Nel 2018 erano 75 anni della fuga compiuta da Stucchi dopo l’Armistizio, io e Michele Isman abbiamo seguito Tornim a baita e siamo partiti a piedi senza prenotare niente. È stata un’esperienza molto forte, faceva impressione pensare che il nostro viaggio, così lungo nonostante abbiamo tagliato dei pezzi per arrivare l’esatto giorno di Gibi, il 16 settembre 1943, non prende più di 20 pagine del libro e lui lo aveva fatto pure trascinandosi dietro 70 alpini raccolti per strada, inseguito dai tedeschi. Una parte del percorso in Val di Non era cambiata, perché un canale che lui aveva seguito oggi è una pista ciclabile. Invece l’Albergo Pedranzini a Santa Caterina c’è ancora.
Con Michele Isman durante il viaggio.
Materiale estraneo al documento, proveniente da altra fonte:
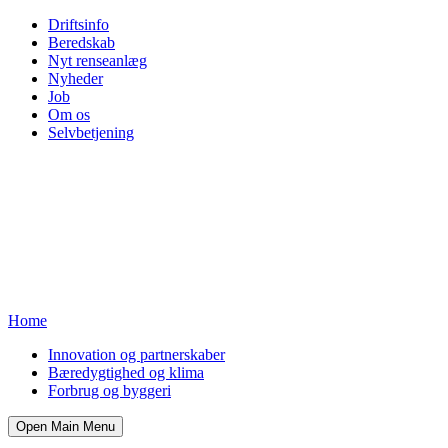
Driftsinfo
Beredskab
Nyt renseanlæg
Nyheder
Job
Om os
Selvbetjening
Home
Innovation og partnerskaber
Bæredygtighed og klima
Forbrug og byggeri
Open Main Menu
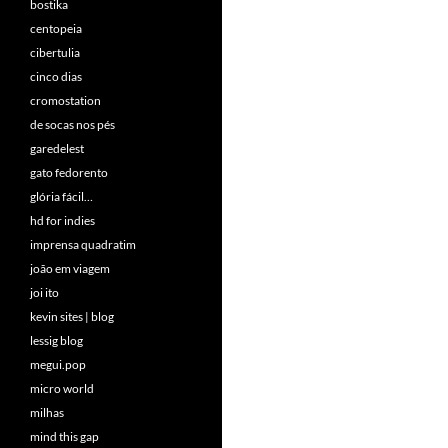
bostika
centopeia
cibertulia
cinco dias
cromostation
de socas nos pés
garedelest
gato fedorento
glória fácil…
hd for indies
imprensa quadratim
joão em viagem
joi ito
kevin sites | blog
lessig blog
megui.pop
micro world
milhas
mind this gap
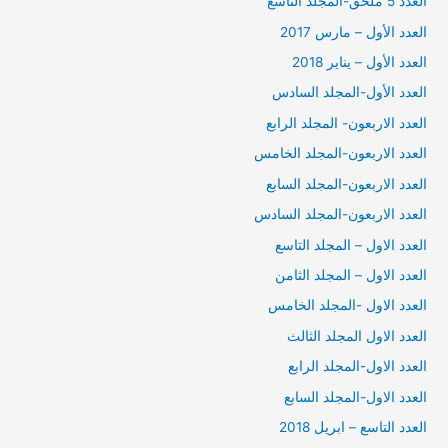
العدد 5 ملحق-المجلد التاسع
العدد الأول – مارس 2017
العدد الأول – يناير 2018
العدد الأول-المجلد السادس
العدد الاربعون- المجلد الرابع
العدد الاربعون-المجلد الخامس
العدد الاربعون-المجلد السابع
العدد الاربعون-المجلد السادس
العدد الاول – المجلد التاسع
العدد الاول – المجلد الثامن
العدد الاول -المجلد الخامس
العدد الاول المجلد الثالث
العدد الاول-المجلد الرابع
العدد الاول-المجلد السابع
العدد التاسع – ابريل 2018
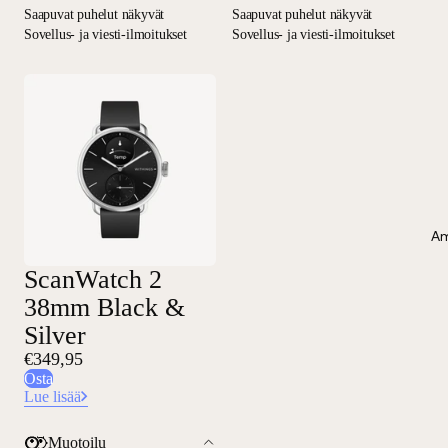
Saapuvat puhelut näkyvät
Saapuvat puhelut näkyvät
Sovellus- ja viesti-ilmoitukset
Sovellus- ja viesti-ilmoitukset
Am
ScanWatch 2
38mm Black &
Silver
€349,95
Osta
Lue lisää
Muotoilu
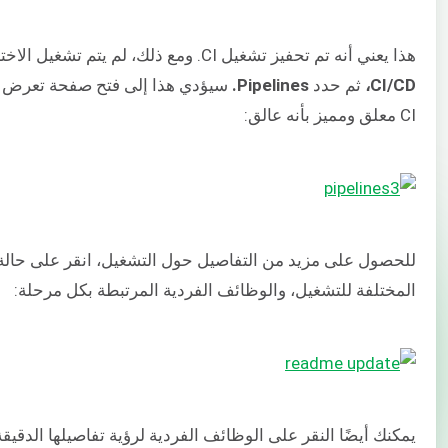
هذا يعني أنه تم تحفيز تشغيل CI. ومع ذلك، لم يتم تشغيل الاختبارات بعد. في قائمة التنقل على اليسار، انقر على
CI/CD،
ثم حدد
Pipelines.
سيؤدي هذا إلى فتح صفحة تعرض الم
CI معلق ومميز بأنه عالق:
للحصول على مزيد من التفاصيل حول التشغيل، انقر على حال
المختلفة للتشغيل، والوظائف الفردية المرتبطة بكل مرحلة:
يمكنك أيضًا النقر على الوظائف الفردية لرؤية تفاصيلها الدقي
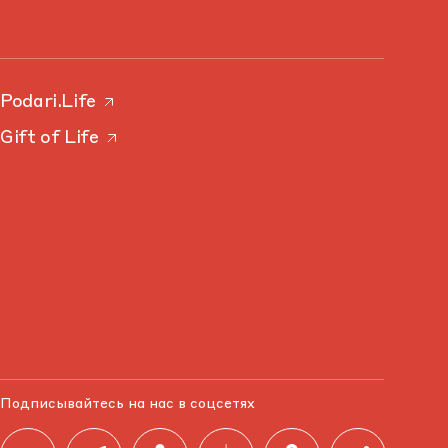
Podari.Life
Gift of Life
Подписывайтесь на нас в соцсетях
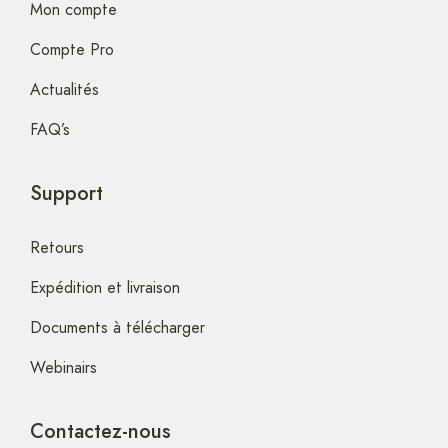
Mon compte
Compte Pro
Actualités
FAQ’s
Support
Retours
Expédition et livraison
Documents à télécharger
Webinairs
Contactez-nous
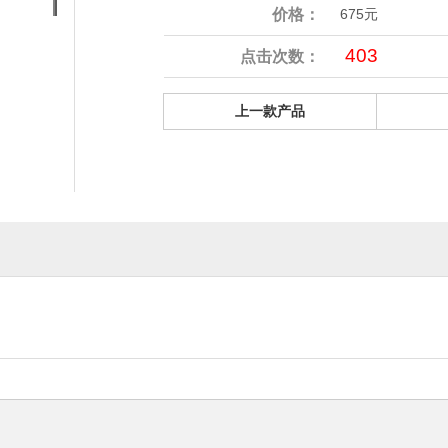
价格：
675元
403
点击次数：
上一款产品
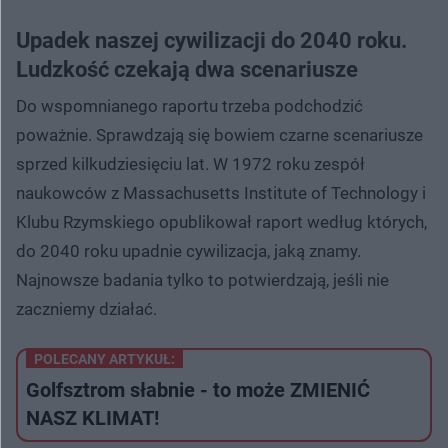
Upadek naszej cywilizacji do 2040 roku.
Ludzkość czekają dwa scenariusze
Do wspomnianego raportu trzeba podchodzić
poważnie. Sprawdzają się bowiem czarne scenariusze
sprzed kilkudziesięciu lat. W 1972 roku zespół
naukowców z Massachusetts Institute of Technology i
Klubu Rzymskiego opublikował raport według których,
do 2040 roku upadnie cywilizacja, jaką znamy.
Najnowsze badania tylko to potwierdzają, jeśli nie
zaczniemy działać.
POLECANY ARTYKUŁ:
Golfsztrom słabnie - to może ZMIENIĆ
NASZ KLIMAT!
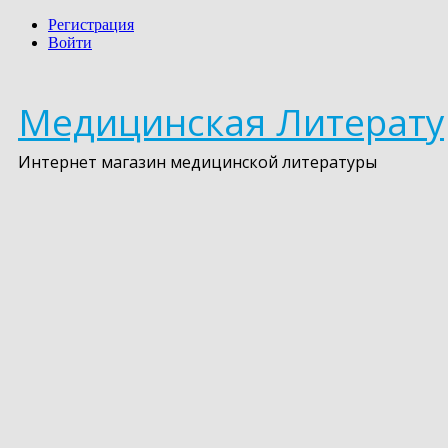
Регистрация
Войти
Медицинская Литерату
Интернет магазин медицинской литературы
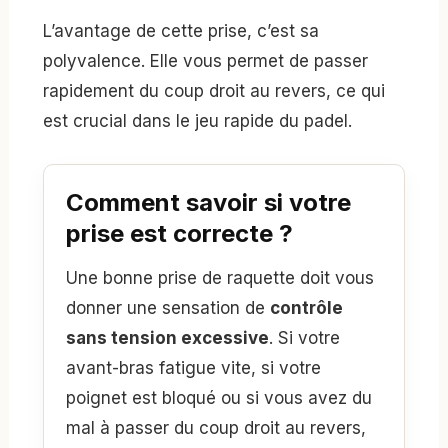
L’avantage de cette prise, c’est sa
polyvalence. Elle vous permet de passer
rapidement du coup droit au revers, ce qui
est crucial dans le jeu rapide du padel.
Comment savoir si votre
prise est correcte ?
Une bonne prise de raquette doit vous
donner une sensation de
contrôle
sans tension excessive
. Si votre
avant-bras fatigue vite, si votre
poignet est bloqué ou si vous avez du
mal à passer du coup droit au revers,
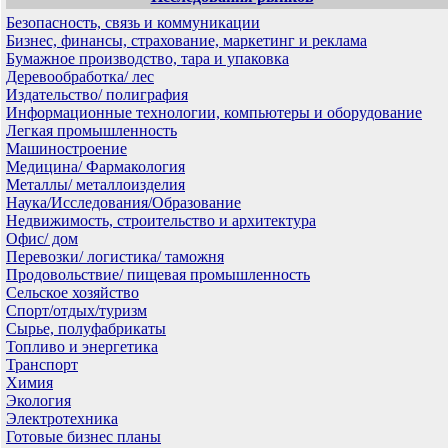
Безопасность, связь и коммуникации
Бизнес, финансы, страхование, маркетинг и реклама
Бумажное производство, тара и упаковка
Деревообработка/ лес
Издательство/ полиграфия
Информационные технологии, компьютеры и оборудование
Легкая промышленность
Машиностроение
Медицина/ Фармакология
Металлы/ металлоизделия
Наука/Исследования/Образование
Недвижимость, строительство и архитектура
Офис/ дом
Перевозки/ логистика/ таможня
Продовольствие/ пищевая промышленность
Сельское хозяйство
Спорт/отдых/туризм
Сырье, полуфабрикаты
Топливо и энергетика
Транспорт
Химия
Экология
Электротехника
Готовые бизнес планы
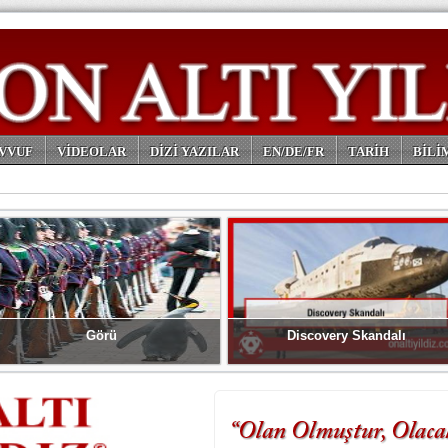
VVUF
VİDEOLAR
DİZİ YAZILAR
EN/DE/FR
TARİH
BİLİ
Görü
Discovery Skandalı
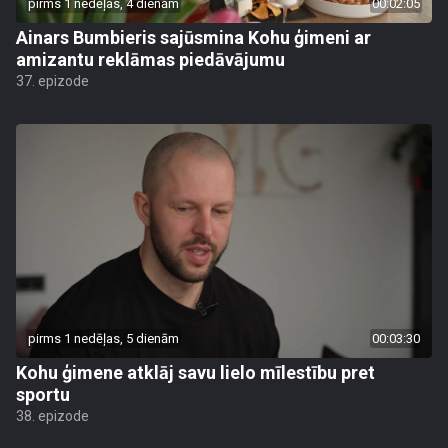
pirms 1 nedēļas, 4 dienām
00:02:05
Ainars Bumbieris sajūsmina Kohu ģimeni ar
amizantu reklāmas piedāvājumu
37. epizode
pirms 1 nedēļas, 5 dienām
00:03:30
Kohu ģimene atklāj savu lielo mīlestību pret
sportu
38. epizode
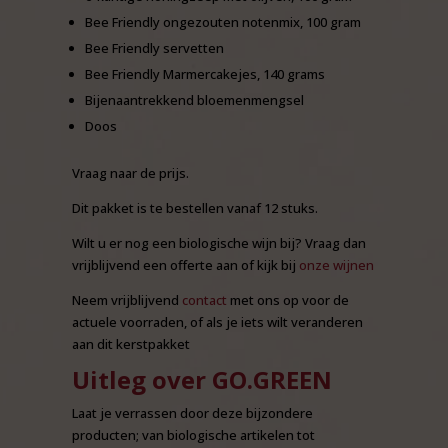
Bee Friendly ongezouten notenmix, 100 gram
Bee Friendly servetten
Bee Friendly Marmercakejes, 140 grams
Bijenaantrekkend bloemenmengsel
Doos
Vraag naar de prijs.
Dit pakket is te bestellen vanaf 12 stuks.
Wilt u er nog een biologische wijn bij? Vraag dan
vrijblijvend een offerte aan of kijk bij
onze wijnen
Neem vrijblijvend
contact
met ons op voor de
actuele voorraden, of als je iets wilt veranderen
aan dit kerstpakket
Uitleg over GO.GREEN
Laat je verrassen door deze bijzondere
producten; van biologische artikelen tot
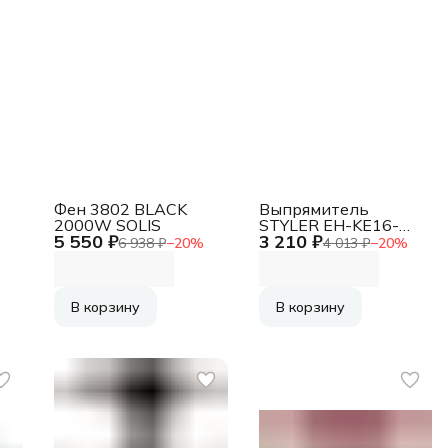
Фен 3802 BLACK
Выпрямитель
2000W SOLIS
STYLER EH-KE16-
5 550 ₽
3 210 ₽
VP615 PANASONIC
6 938 ₽
−
20
%
4 013 ₽
−
20
%
В корзину
В корзину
Foto dell'autore.Com’è nata l’idea?
All’epoca dirigevo una piccola casa editrice, la Tombolini, arrivavano molte memorie di nipoti di nonni che erano stati carrista nell’ex Jugoslavia, o autista di camion in Abissinia, dall’alto valore testimoniale, ma non narrativo. E pensai che se quei nipoti avessero viaggiato realmente sulle tracce dei loro nonni avrebbero potuto scrivere di quello. L’idea è nata così e da lì ho capito che ci sono molti modi per affrontare la storia senza necessariamente essere degli storici.
“Non si può esser cattivi se si è pescatori” vale anche per i montanari? Stucchi scelse di diventare alpino perché amava la montagna, alla cui scuola imparò la capacità di resistere a tutto.
Sì, lui pensava che sarebbe andato a sciare e poi…Penso che in comune ci sia il legame con la natura e in particolare con la natura fuori dalla città, un mondo scomparso, A me viene l’angoscia se vado al mare, eppure sono di Rimini. Ognuno è fatto in maniera diversa, però io credo che ci siano cose che appartengono alla nostra capacità di immaginare, di scegliere, di resistere, che sono legate al contesto della natura fuori dalle città.
Ti soffermi molto sulla Val d’Ossola e sull’esperienza della Repubblica partigiana dell’Ossola, cosa ti lega a quelle zone?
Ci ho passato praticamente quasi tutte le estati della mia della mia adolescenza, da quando finiva la scuola a quando ricominciava, avevamo una casa di famiglia in Valle Antrona. Con la Valsesia è uno dei miei due luoghi del cuore: in Val d’Ossola ho ambientato Lo sciamano delle Alpi (2020), mentre in Valsesia agli inizi del Novecento si svolge il mio prossimo romanzo, che uscirà a fine anno con Bottega Errante. Per vivere ho scelto la Valsesia perché c’è l’acqua e posso pescare. Il Sesia è pieno di trote, sono la mia unica fonte di proteine!
Fra le pagine si annida un filo costante di amarezza, è quella di chi ha combattuto per un mondo diverso da quello che poi si è formato.
Personalità come Giovanni Battista l’hanno capito subito. Per questo si è messo in un angolo, non era quella l’Italia per cui aveva combattuto e rischiato la vita. Ma questo poi andrebbe visto nel contesto della storia d’Italia, quindi dovrebbe forse essere uno storico e non uno scribacchino come me a parlarne. Il senso di amarezza di Stucchi fa il paio con lo stupore che hanno i novantenni di oggi a credere che sia scoppiata un’altra guerra.
Nelle lunghe ricerche ti sei imbattuto in molti grandi personaggi, chi ricordi in particolare?
Mi ha colpito moltissimo la presenza di Hemingway in Val Trebbia, su cui sto scrivendo un libro. Indagando su questa storia ho trovato anche l’esergo, una frase che ha pronunciato lui forse a una conferenza: “C’è solo una forma di governo che non può produrre buoni scrittori, e quel sistema è il fascismo, perché il fascismo è una bugia detta da prepotenti. Uno scrittore che non vuole mentire non può vivere e lavorare sotto il fascismo”.
Michele Marziani sotto al ghiacciaio della Sforzellina, durante il viaggio sulle tracce di Stucchi. Foto dell'autore.